This story has been updated to include comment from the Globe and Mail.

The Toronto Star and Globe and Mail did not disclose a University of Toronto professor’s funding from AstraZeneca when publishing op-eds from him promoting COVID-19 vaccination.

In op-eds to both legacy media outlets, Prof. Mark Lautens was identified by his position as the J.B. Jones Professor of Chemistry at the University of Toronto. Lautens also holds the title of “AstraZeneca Professor of Organic Chemistry,” however, a position funded by COVID vaccine manufacturer AstraZeneca.

Lautens’ has not hidden his funding and research support from AstraZeneca: it appears on his publicly available CV and elsewhere. In fact, Lautens openly thanked AstraZeneca for support in a tweet featuring a money bag emoji dated Aug. 14, 2020. 

The Toronto Star’s ethics principles specifically call for disclosure of anything that could create even the “perception of a conflict of interest.”

AstraZeneca partnered with Oxford University to produce a COVID-19 vaccine that was widely used in Canada before the country suspended its use due to risks of blood clots.

Lautens did not respond to a request for comment about his lack of disclosure in the op-eds.

The Globe and Mail has published six op-eds by Lautens since 2020. The most recent opinion article, published Aug. 10, 2021, describes mandatory vaccination for post-secondary students in residence as an “awfully low bar.” 

“For my part, I would feel most comfortable in my classroom if every single person who could be vaccinated received their jab before coming to campus,” Lautens wrote. “Getting vaccinated has likely protected the vast majority of us from ending up in an intensive-care unit or dying. Now that is worth celebrating.”

In a Globe op-ed discouraging “vaccine shopping,” Lautens specifically references AstraZeneca, but similarly does not disclose his financial ties to the company.

“The return to vaccine shopping, linked to the arrival of millions of doses of Moderna and ever-changing advice from the National Advisory Committee on Immunization (NACI) on AstraZeneca, sheds light on what happens when confused citizens start treating vaccines like shopping for your favourite luxury brand at Holt Renfrew,” Lautens wrote in the June 2021 column.

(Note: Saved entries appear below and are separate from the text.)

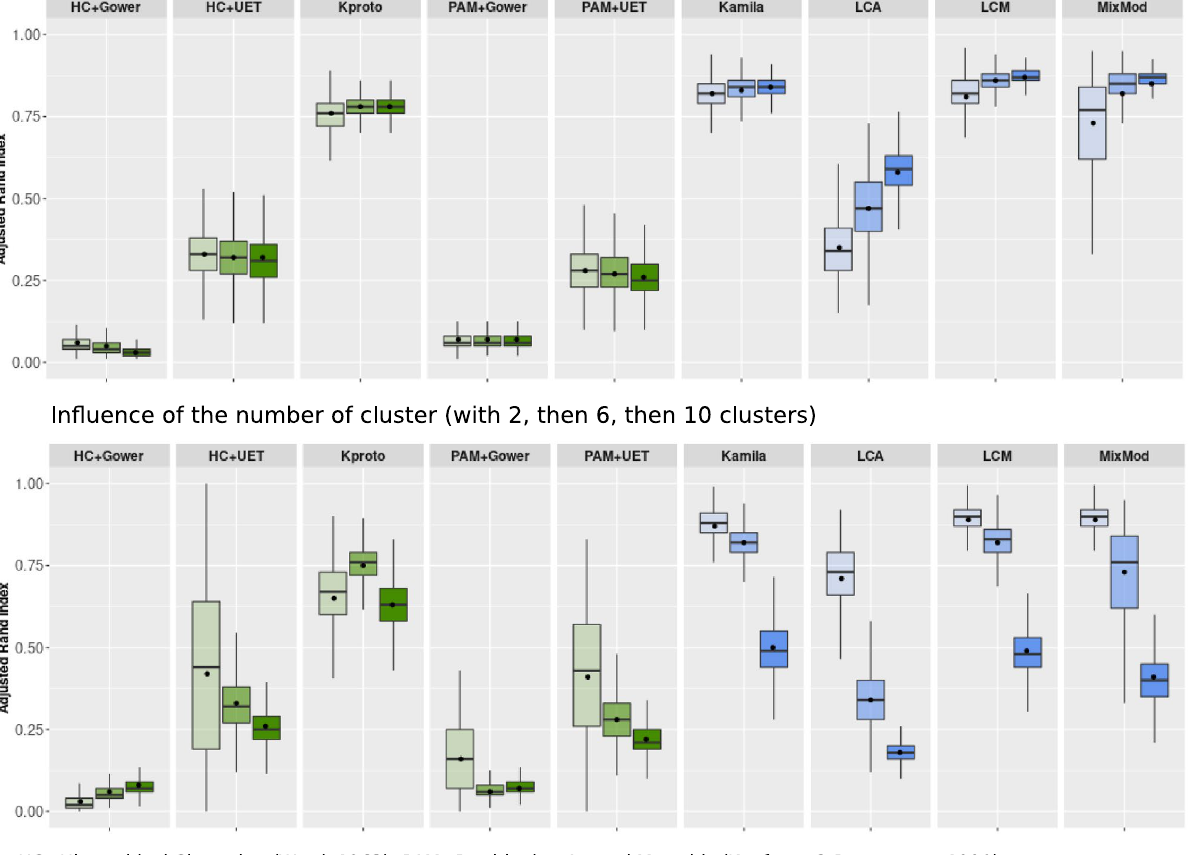
Figure 1. Influence of population size and number of clusters on clustering performance in simulation studies. This figure title was generated using R (R: A Language and Environment for Statistical Computing, R Core Team, R Foundation for Statistical Computing, Vienna, Austria, 2020, https ://www.R-proje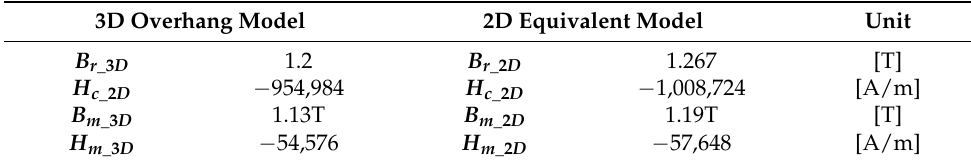
Table 2. Overhang PM magnetic field energy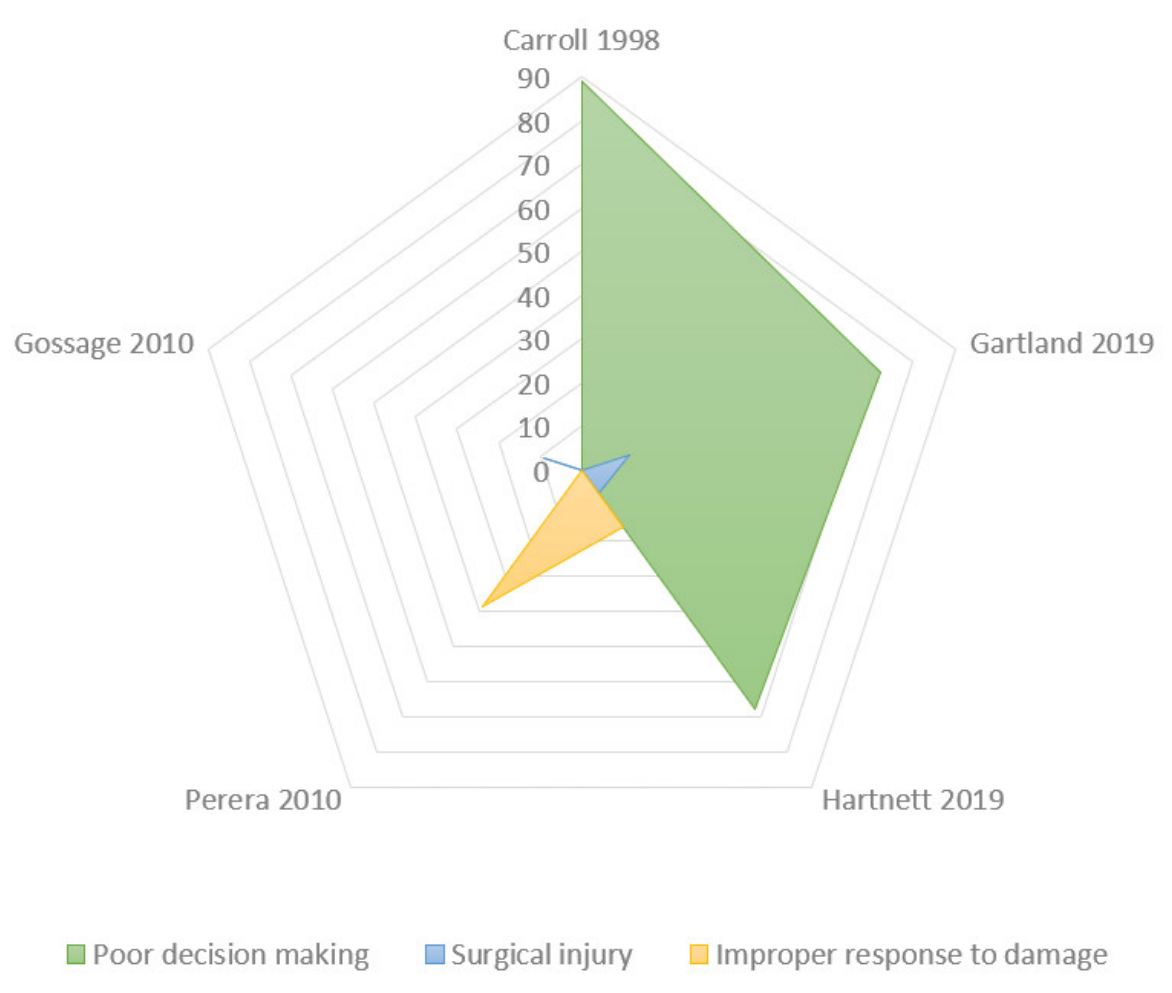
Figure 6. Radar chart: Causes of improper intraoperative surgical performance. The Radar chart shows the biggest polygon (green area) which is the most common indicator of intraoperative surgical performance: poor decision making or misinterpretation (“problematic visualization”). The areas of the smaller polygons (yellow: improper response to damage; blue: surgical injuries) are particularly small to demonstrate the few cases reported.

“I would encourage shopping to help support businesses, not for vaccines. Please. For your sake. For the sake of others.” 

Similarly, the Toronto Star published an op-ed titled “Turning on the ‘science tap’ to fight COVID-19” in which Lautens discussed vaccine development and advocates for further scientific research funding. 

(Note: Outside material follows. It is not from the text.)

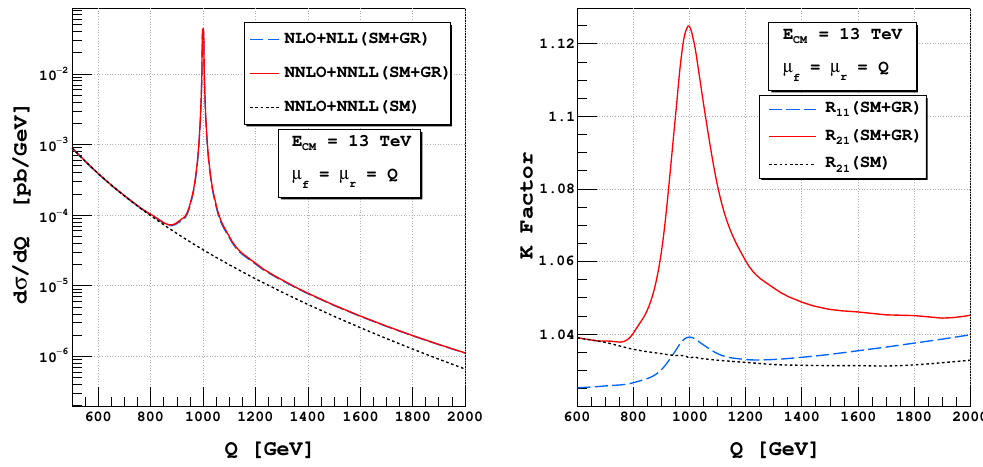
Figure 6 . Dilepton invariant mass distributions are presented to NNLO+NNLL QCD for signal (left panel) and the corresponding K -factors (right panel).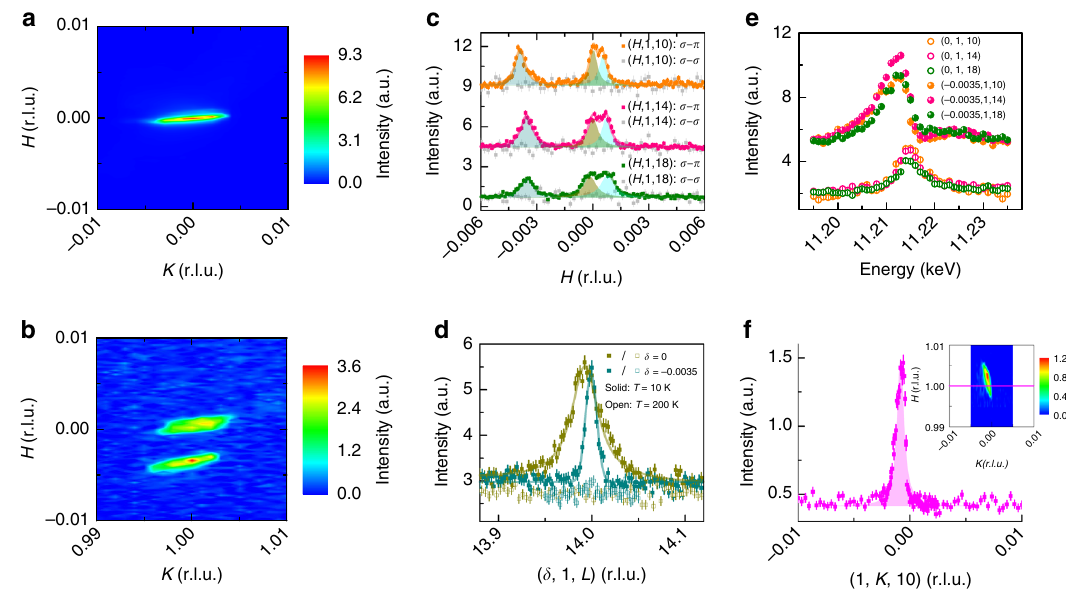
Fig. 3 REXS data from sample x = 0.04 collected at 6-ID-B. a , b H,K maps at the (0, 0, 16) and (0, 1, 14) zones at T = 10 K. c H scans at select (0, 1, 4 N + 2) ( N = 2, 3, 4) magnetic zone centers at 10 K collected both in the σ – π channel and the σ – σ channel. Solid lines are fi ts to the data with three Lorentzian peaks, which are individually represented by blue tan and cyan shaded areas. Data collected at different zones and in different channels are offset for comparison. d L scans at the commensurate (0, 1, 14) and incommensurate ( − 0.0035, 1, 14) positions at 10 K (solid symbols) and at 200 K (empty symbols). The solid lines are fi ts to the data with a single Lorentzian peak and the dashed line denotes the instrumental resolution. e Energy scans at the commensurate and incommensurate peak positions. Data are offset for clarity. f K scan at (1, 0, 10) at T = 10 K after the sample was rotated counter- clockwise by 90°. The inset shows the H,K map about the (1, 0, 10) position and the magenta line denotes the scan direction in the main panel. No splitting along K is observed, and additional analysis suggests a splitting still occurs along the H direction (Supplementary Figure 3(b – f)). Other than ( e ), all data are collected at the energy of 11.214 keV. All vertical error bars in the fi gure represent 1 s.d. statistical errors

“Since no one can predict what technology is going to be needed, we should maximize diversity in our research funding, in all its incarnations,” Lautens wrote on March 23, 2020. 

“Investing proactively in research is just one of the cornerstones to improve human health. No one believes we have the resources to fund all topics to the level they deserve, but wise and broad investment provides the best hope for better outcomes.”

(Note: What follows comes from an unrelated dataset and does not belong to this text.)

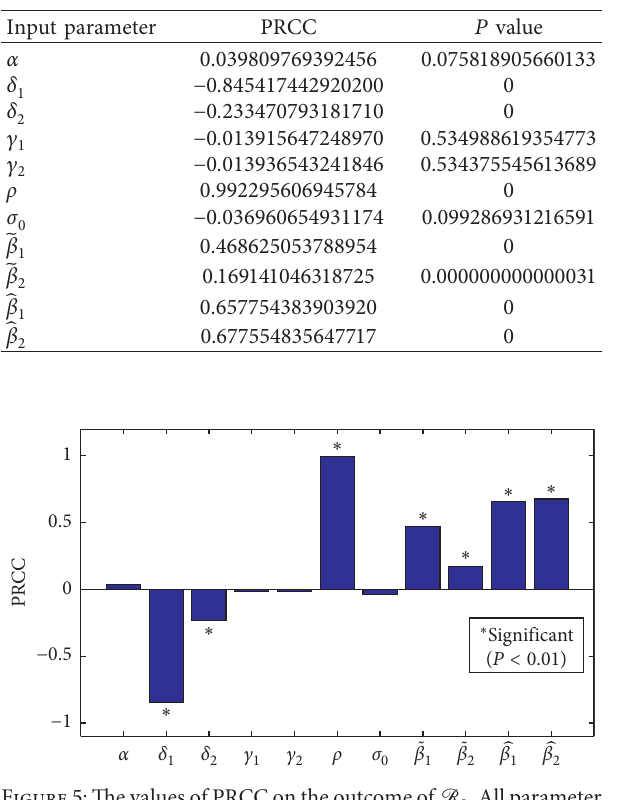
Table 4: PRCC values for R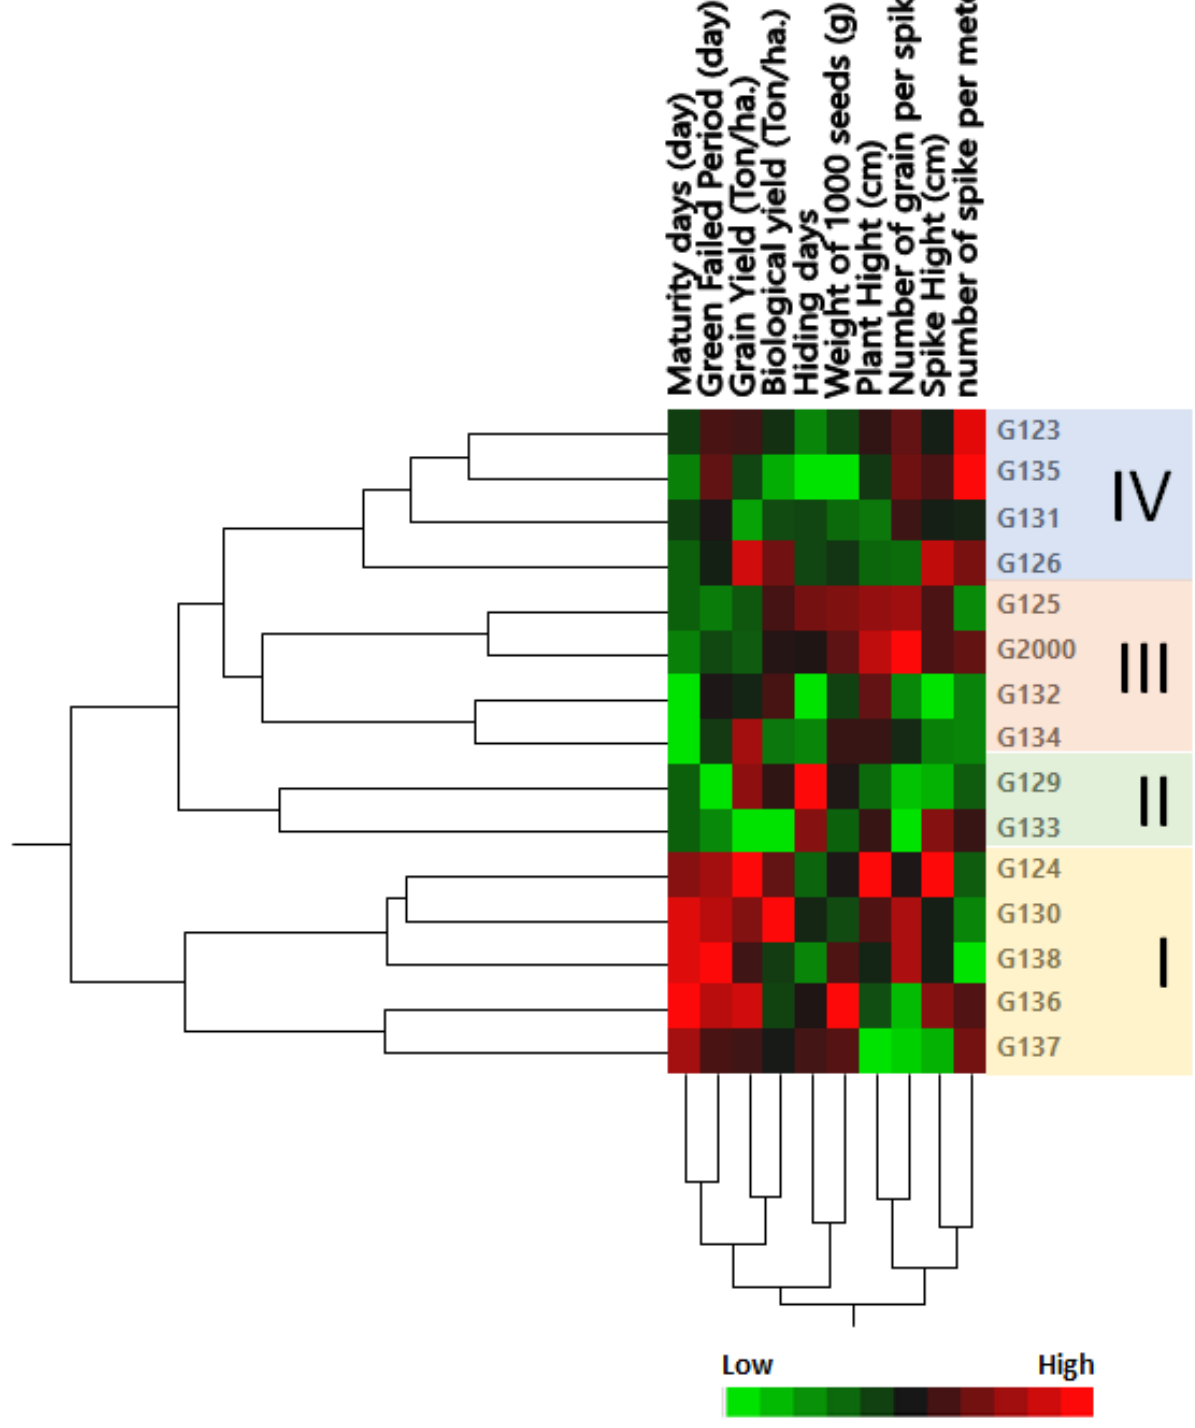
Figure 2. Cluster analysis and heatmap based on agro-morphological traits of 15 Egyptian six-rowed barley cultivars. The heatmap was constructed using JMP ® , Version 15 (SAS Institute Inc., Cary, NC, USA, 1989–2019).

The Toronto Star did not respond to a request for comment from True North. Shortly after this story was published, the Globe and Mail added a disclosure about Lautens’ AstraZeneca funding to all of his op-eds.

“Yes, the AstraZeneca information should have been included in his credentials on columns about vaccines and that has now been updated,” Globe and Mail opinion editor Natasha Hassan told True North.